They say forgiveness helps the victim more than the offender, but this case feels like the latter is winning.
A former cop from the wealthy St. Louis suburb who claimed it was an accident when she shot a woman in 2019, is getting off scot-free after a mediation session cleared the way for all criminal charges against her to be dropped.
Wonders, it appears, will never cease, nor will ways for cops to get away with shooting Black people.
The story began when the former cop, Julia Crews, arrived at a grocery store where a Black woman, Ashley Fountain Hall, and another woman were accused of stealing.
Store workers held Hall down in the parking lot until police arrived.
Crews, who is white, said she intended to deploy her Taser to restrain Hall, who is Black, but mistakenly pulled out her service firearm and shot Hall in the back.

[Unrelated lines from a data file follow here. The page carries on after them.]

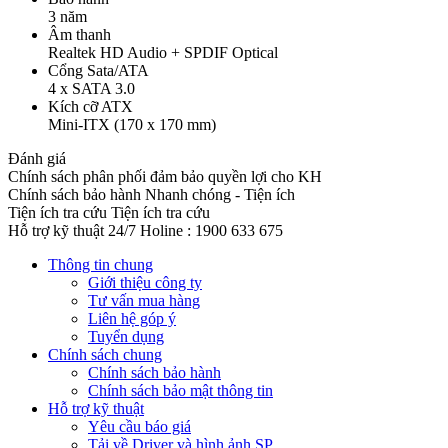
3 năm
Âm thanh
Realtek HD Audio + SPDIF Optical
Cổng Sata/ATA
4 x SATA 3.0
Kích cỡ ATX
Mini-ITX (170 x 170 mm)
Đánh giá
Chính sách phân phối đảm bảo quyền lợi cho KH
Chính sách bảo hành
Nhanh chóng - Tiện ích
Tiện ích tra cứu
Tiện ích tra cứu
Hỗ trợ kỹ thuật 24/7
Holine : 1900 633 675
Thông tin chung
Giới thiệu công ty
Tư vấn mua hàng
Liên hệ góp ý
Tuyển dụng
Chính sách chung
Chính sách bảo hành
Chính sách bảo mật thông tin
Hỗ trợ kỹ thuật
Yêu cầu báo giá
Tải về Driver và hình ảnh SP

Crews resigned after the shooting.
Prosecuting Attorney Wesley Bell’s office said Crews and Hall agreed to participate in a restorative justice mediation conducted through a videoconference. In the restorative justice process, the victim and the offender work together toward a resolution, typically with the help of a facilitator.
Once again, there’s a lot to unpack. This isn’t the first time a white cop shot a Black person and used, ‘I thought it was a Taser’, as a defense. Former Brooklyn Center, Minn., cop Kimberly Potter is about to be tried for killing Daunte Wright, a Black man she shot back in April. Like Crews, Potter swore she meant to reach for her taser instead of her gun, even though cops are supposed to carry handguns on the opposite side of the body from a Taser, and despite the fact that guns and Tasers look and weigh different than guns.
Seems like a difficult mistake to make for somebody who’s supposed to be trained to use weapons and who has the power of life and death in their hands by profession.
Meanwhile, Hall’s recovery continues. She received a $2 million settlement for her injuries from the shooting, according to the Associated Press. But she told KSDK News that she still struggles with the aftermath.